====== RECORDED INFORMATION
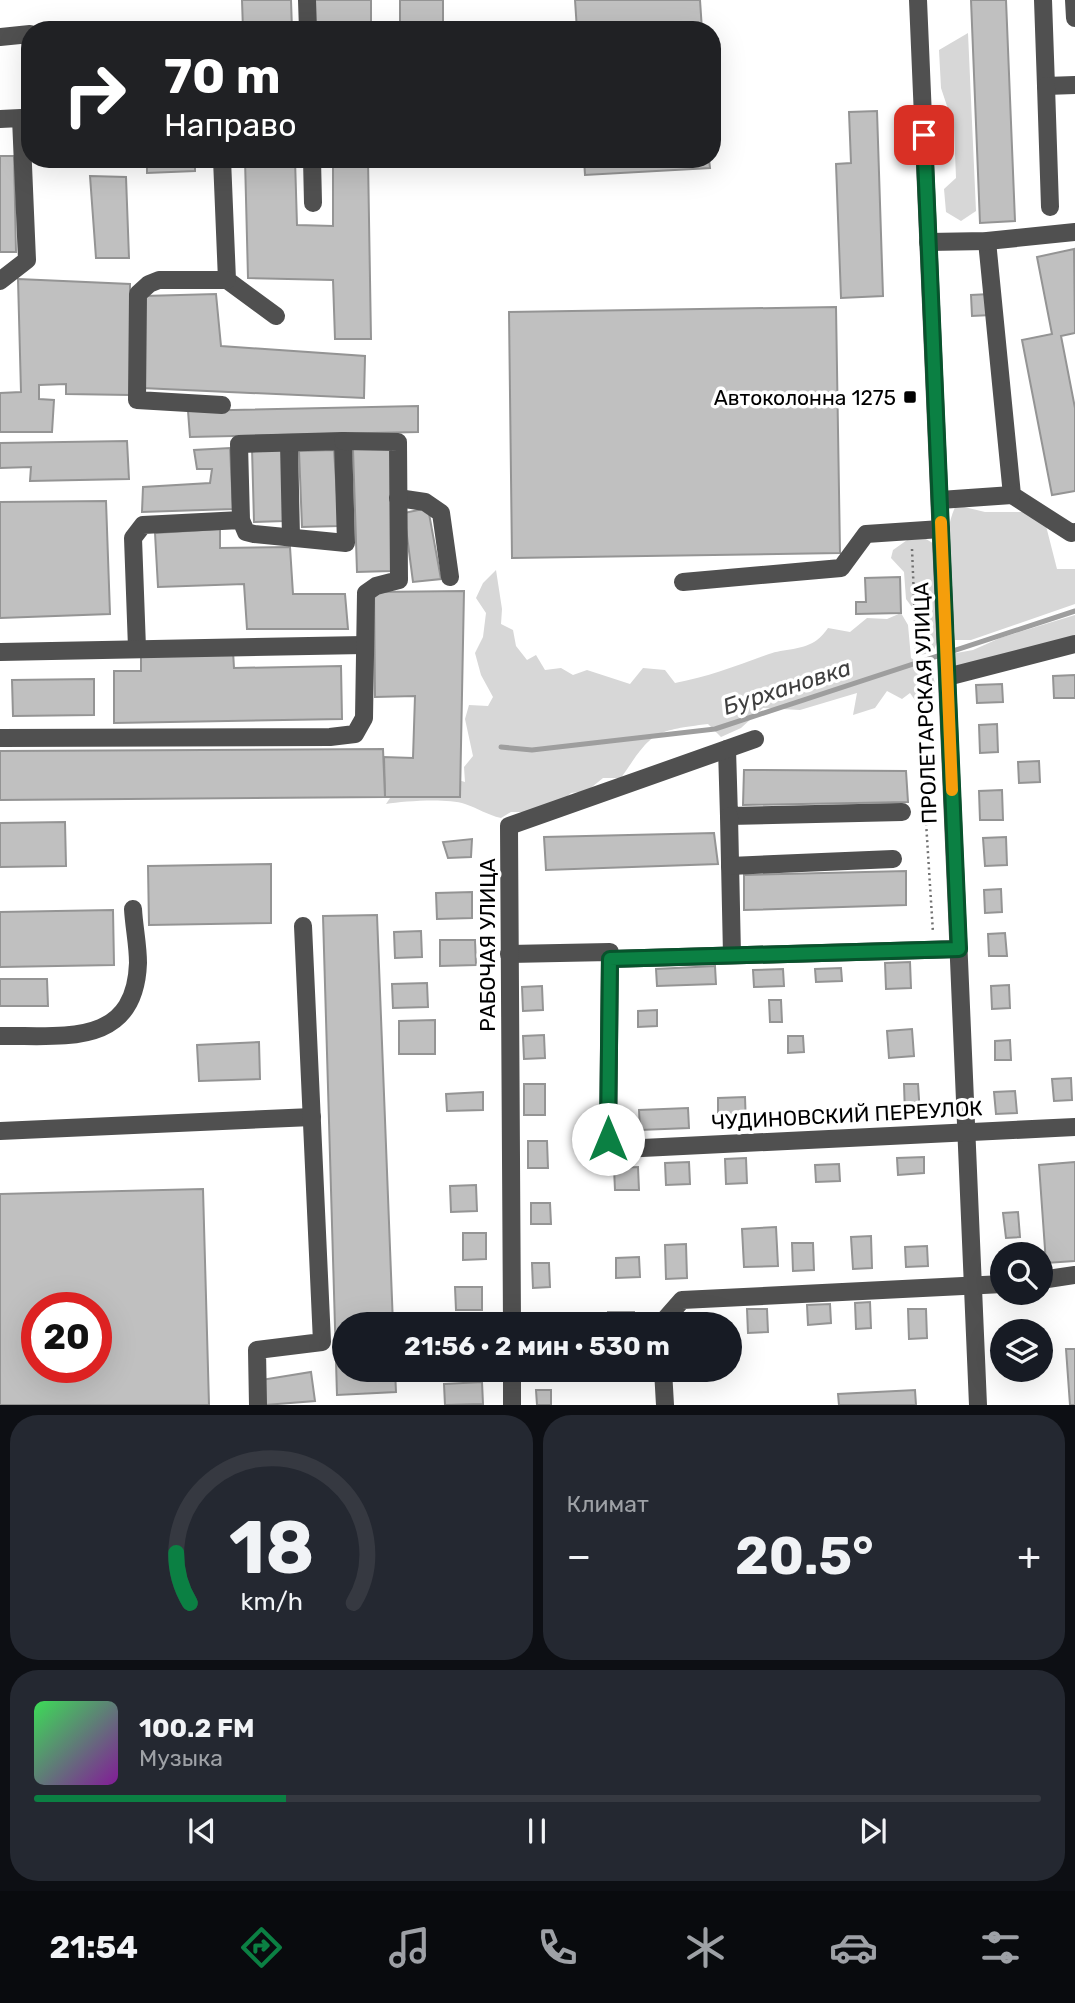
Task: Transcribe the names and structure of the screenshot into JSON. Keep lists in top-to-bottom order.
{
  "streets": {
    "street": ["ПРОЛЕТАРСКАЯ УЛИЦА", "РАБОЧАЯ УЛИЦА", "ЧУДИНОВСКИЙ ПЕРЕУЛОК"]
  },
  "crossings": [
    ["ПРОЛЕТАРСКАЯ УЛИЦА", "ЧУДИНОВСКИЙ ПЕРЕУЛОК"]
  ],
  "water": ["Бурхановка"],
  "places": {
    "transit": ["Автоколонна 1275"]
  },
  "page": {
    "turn": ["70 m", "Направо"],
    "limit": "20",
    "trip": "21:56 · 2 мин · 530 m",
    "tile": "Климат",
    "heat": ["−", "20.5°", "+"],
    "song": ["100.2 FM", "Музыка"],
    "tabs": "21:54",
    "gauge": ["18", "km/h"]
  }
}
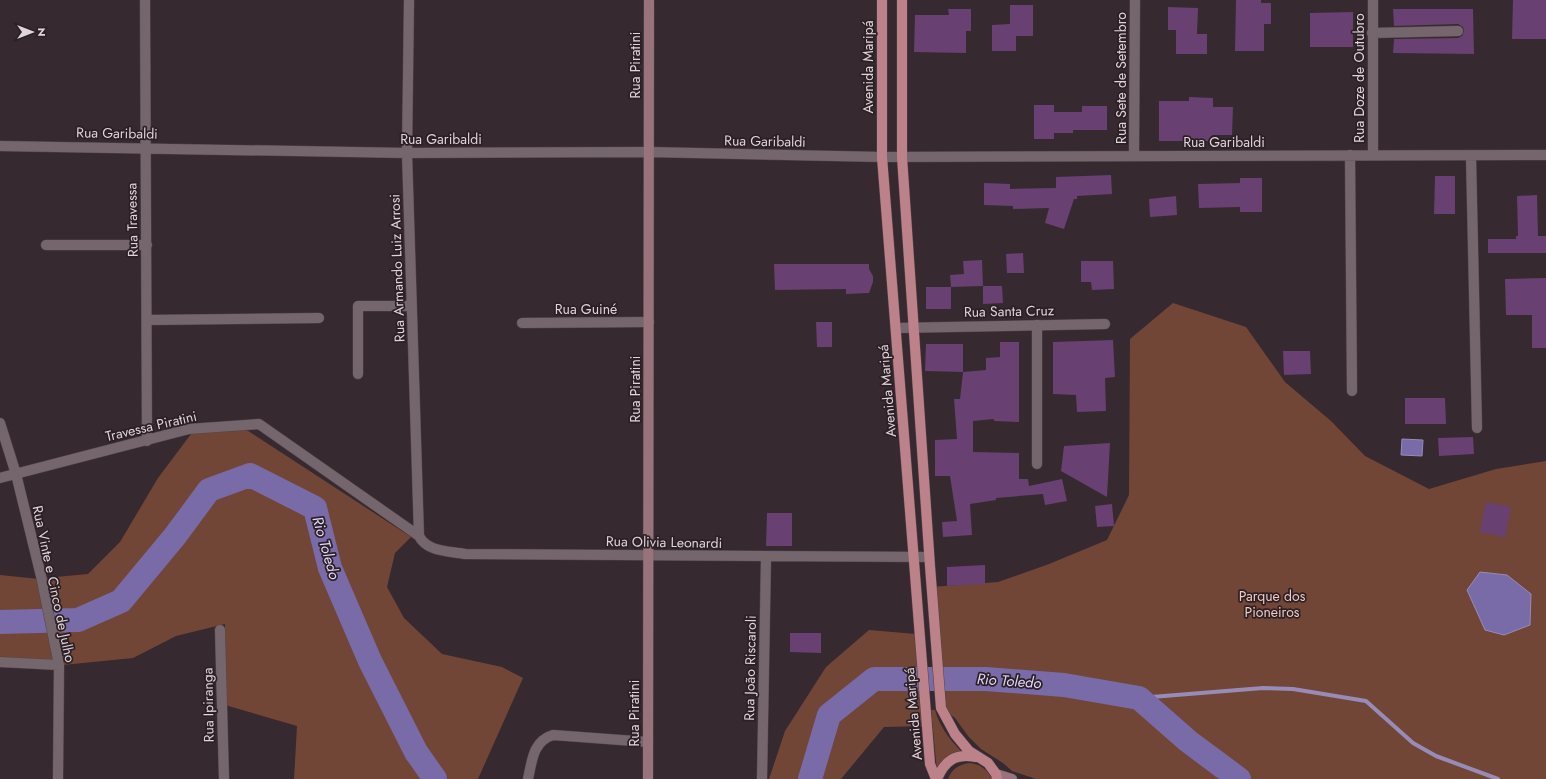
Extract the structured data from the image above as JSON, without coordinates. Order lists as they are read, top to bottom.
{
  "streets": {
    "main road": ["Avenida Maripá"],
    "street": [
      "Rua Piratini",
      "Rua Sete de Setembro",
      "Rua Doze de Outubro",
      "Rua Garibaldi",
      "Rua Travessa",
      "Rua Armando Luiz Arrosi",
      "Rua Guiné",
      "Rua Santa Cruz",
      "Travessa Piratini",
      "Rua Olivia Leonardi",
      "Rua Vinte e Cinco de Julho",
      "Rua João Riscaroli",
      "Rua Ipiranga"
    ]
  },
  "crossings": [
    ["Rua Piratini", "Rua Garibaldi"],
    ["Rua Piratini", "Rua Guiné"],
    ["Rua Piratini", "Rua Olivia Leonardi"],
    ["Avenida Maripá", "Rua Garibaldi"],
    ["Avenida Maripá", "Rua Santa Cruz"],
    ["Avenida Maripá", "Rua Olivia Leonardi"],
    ["Rua Sete de Setembro", "Rua Garibaldi"],
    ["Rua Doze de Outubro", "Rua Garibaldi"],
    ["Rua Garibaldi", "Rua Travessa"],
    ["Rua Garibaldi", "Rua Armando Luiz Arrosi"],
    ["Rua Travessa", "Travessa Piratini"],
    ["Rua Armando Luiz Arrosi", "Travessa Piratini"],
    ["Rua Armando Luiz Arrosi", "Rua Olivia Leonardi"],
    ["Travessa Piratini", "Rua Olivia Leonardi"],
    ["Travessa Piratini", "Rua Vinte e Cinco de Julho"],
    ["Rua Olivia Leonardi", "Rua João Riscaroli"]
  ],
  "water": ["Rio Toledo"],
  "parks": ["Parque dos Pioneiros"],
  "north": "right"
}
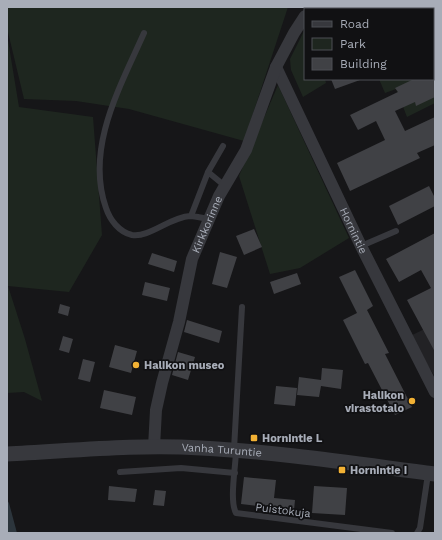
============
WHAT TO PRODUCE
Tell how many lines in the records above carry the word "УЛИЦА". Only the number should appear in the reply.

WRITTEN RESPONSE
2